While a hand line was simply constructed, using it required practice. You’d toss the line overboard and let the block drop into the bottom of the boat where it would bounce and thump repeatedly as the line uncoiled. Once on the bottom, a handline was played much like a rod and reel, except that I always thought it was easier to “feel” the bottom with the hand line. You could tell what kind of river bottom it was on, or whether it was dragging over oyster shells, just by the vibrations through the line.

When you hooked a fish on a hand line, you pulled it in, hand over hand, letting the line drop into the boat or on the deck. If there were stinging nettles in the river, as there usually were in July and August, the line would likely be draped in tentacles which would then find their way onto hands and wrists as you pulled.

Depending on your expertise, the retrieved line lay in a neat pile for the next cast, or became hopelessly tangled. You had to be careful not to disturb the coils lying in the boat, and most certainly didn’t want to flop a fish into the middle of the line if you intended to fish again that day.

It required concentration and was a bit messy, but hand lining was a pretty satisfying way to bottom fish.
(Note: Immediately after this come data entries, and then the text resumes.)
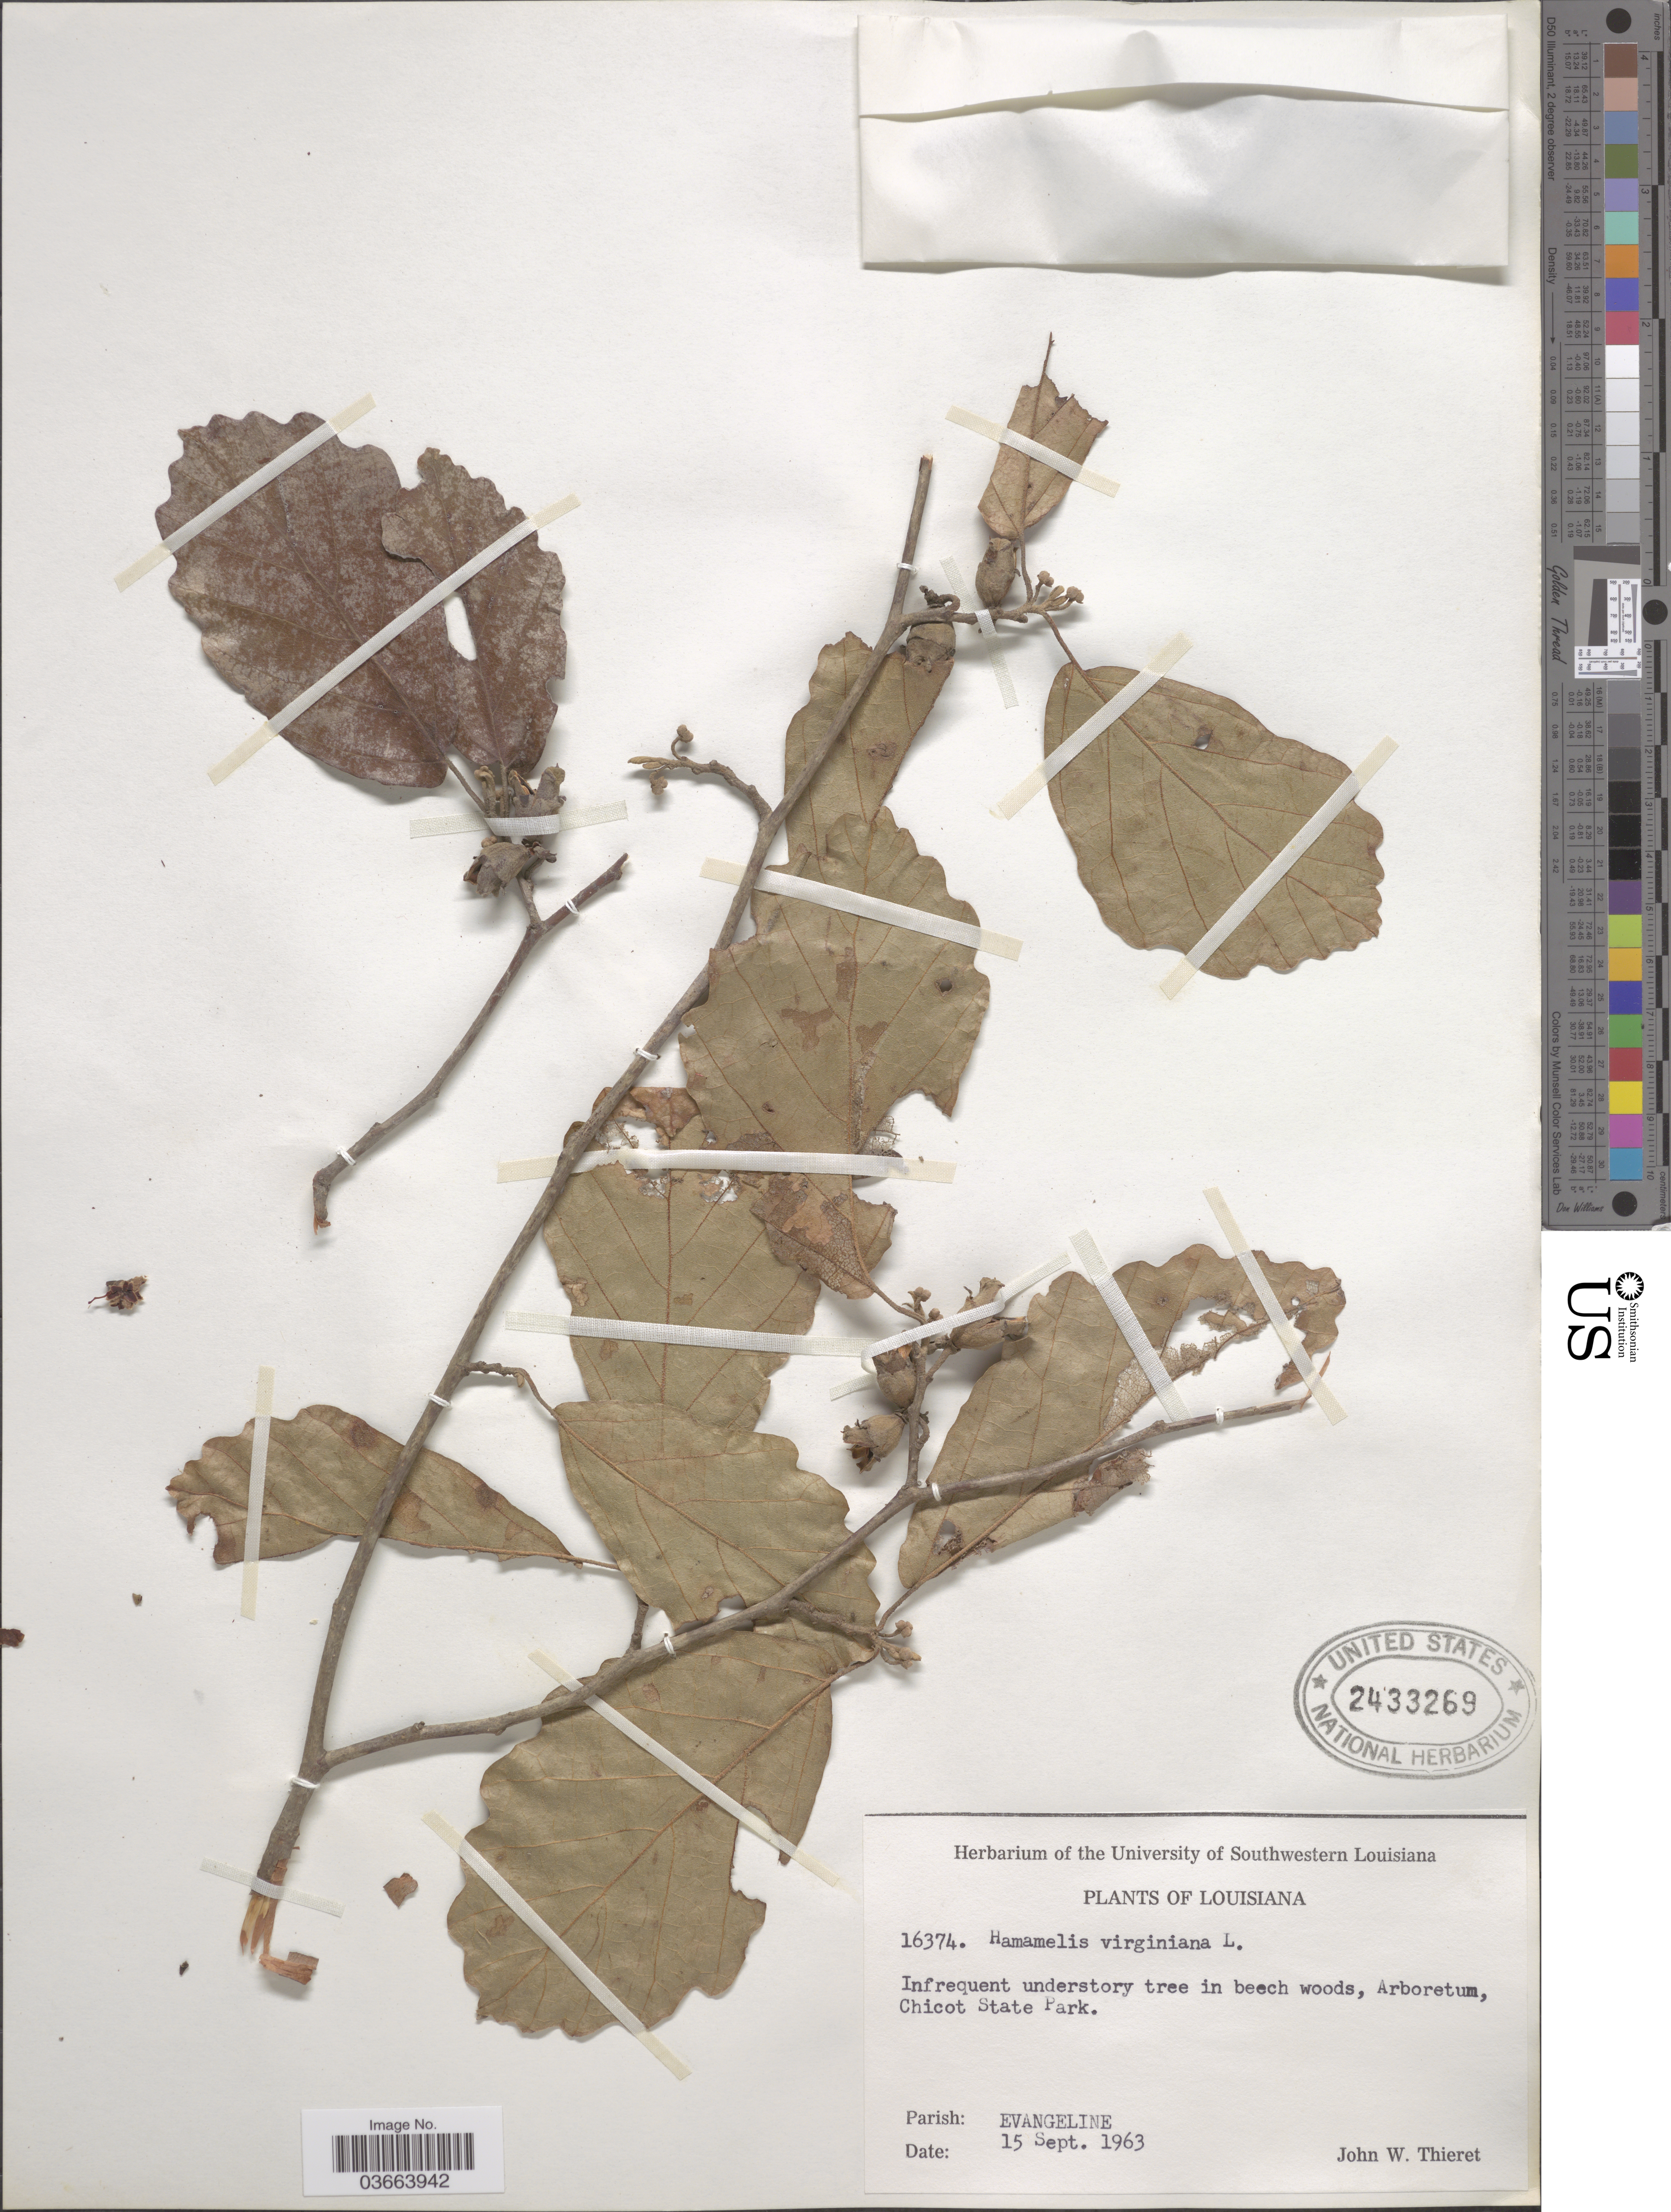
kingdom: Plantae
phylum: Tracheophyta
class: Magnoliopsida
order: Saxifragales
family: Hamamelidaceae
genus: Hamamelis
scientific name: Hamamelis virginiana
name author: L.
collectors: J. W. Thieret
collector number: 16374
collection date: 1963-09-15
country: United States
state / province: Louisiana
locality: Arboretum, Chicot State Park. Parish: Evangeline.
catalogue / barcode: US 2433269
I made hand lines for my children when they were small. They seemed quite practical for stowing aboard a small sailboat, but I think I was really trying to preserve a custom that had been important in my childhood. (Or maybe I was just too tight to buy them rods and reels.)

At any rate, like most customs that grew out of necessity before modern inventions made them obsolete, it was impossible. None of my kids — nor I, quite honestly — would seriously consider using a hand line today if we could avoid it. But it sure made a nice thump in the bottom of an old wooden boat 60 years ago.